_EXERCISE AIM_.
Please pick out each line below that contains the word "watch" and copy those lines in full.

_INPUT_.
........

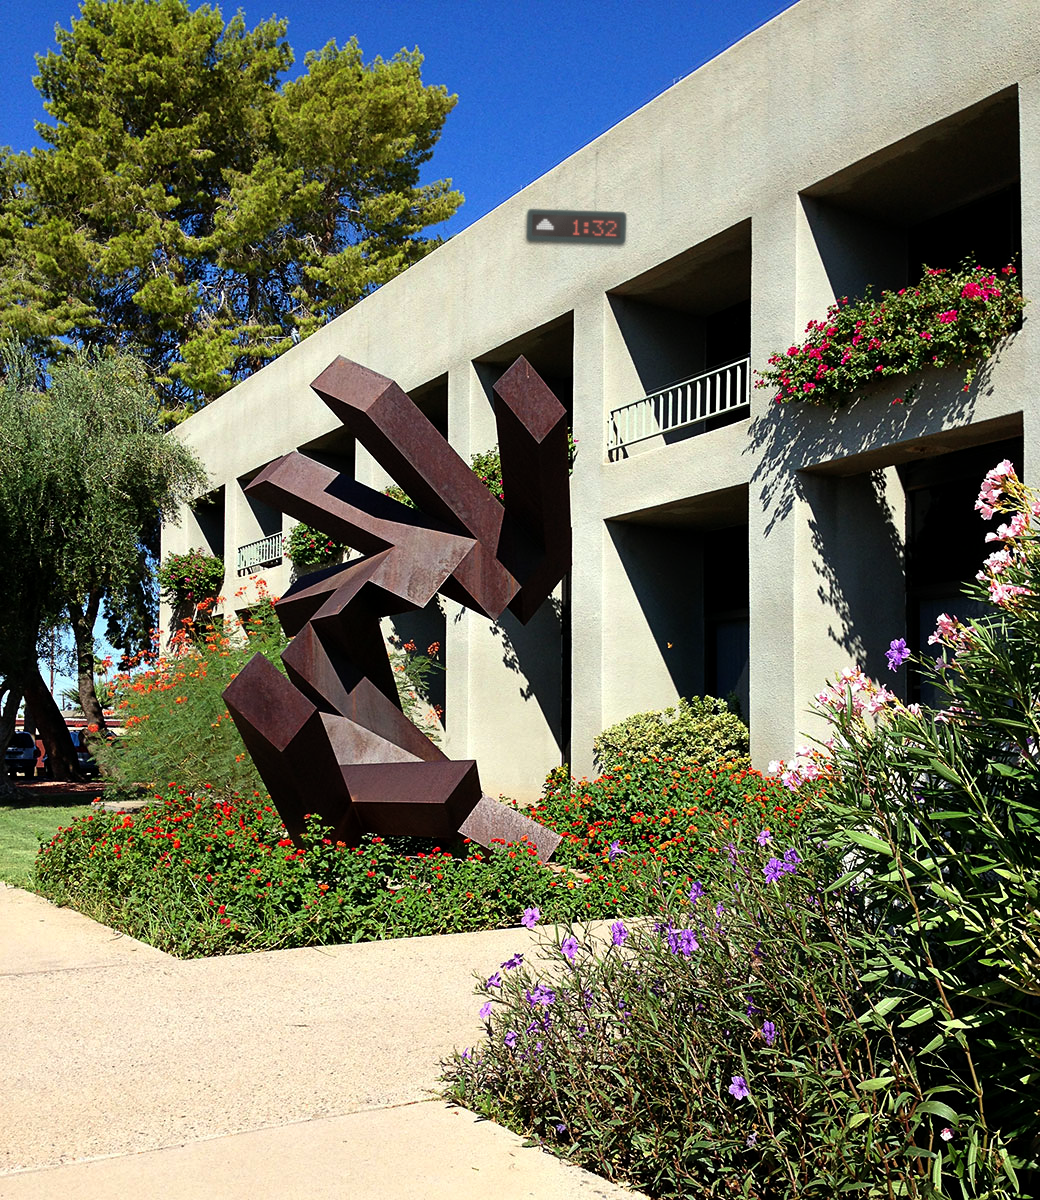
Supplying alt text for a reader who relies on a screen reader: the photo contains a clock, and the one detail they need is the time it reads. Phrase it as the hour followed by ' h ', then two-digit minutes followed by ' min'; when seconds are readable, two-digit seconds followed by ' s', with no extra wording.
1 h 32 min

........

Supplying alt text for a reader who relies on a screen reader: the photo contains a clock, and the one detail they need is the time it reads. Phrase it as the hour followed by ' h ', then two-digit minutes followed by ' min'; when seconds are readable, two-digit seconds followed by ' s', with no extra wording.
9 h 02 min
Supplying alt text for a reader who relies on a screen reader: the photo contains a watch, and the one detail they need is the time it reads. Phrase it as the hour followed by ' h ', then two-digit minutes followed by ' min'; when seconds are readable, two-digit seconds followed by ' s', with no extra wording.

........

_TASK OUTPUT_.
Supplying alt text for a reader who relies on a screen reader: the photo contains a watch, and the one detail they need is the time it reads. Phrase it as the hour followed by ' h ', then two-digit minutes followed by ' min'; when seconds are readable, two-digit seconds followed by ' s', with no extra wording.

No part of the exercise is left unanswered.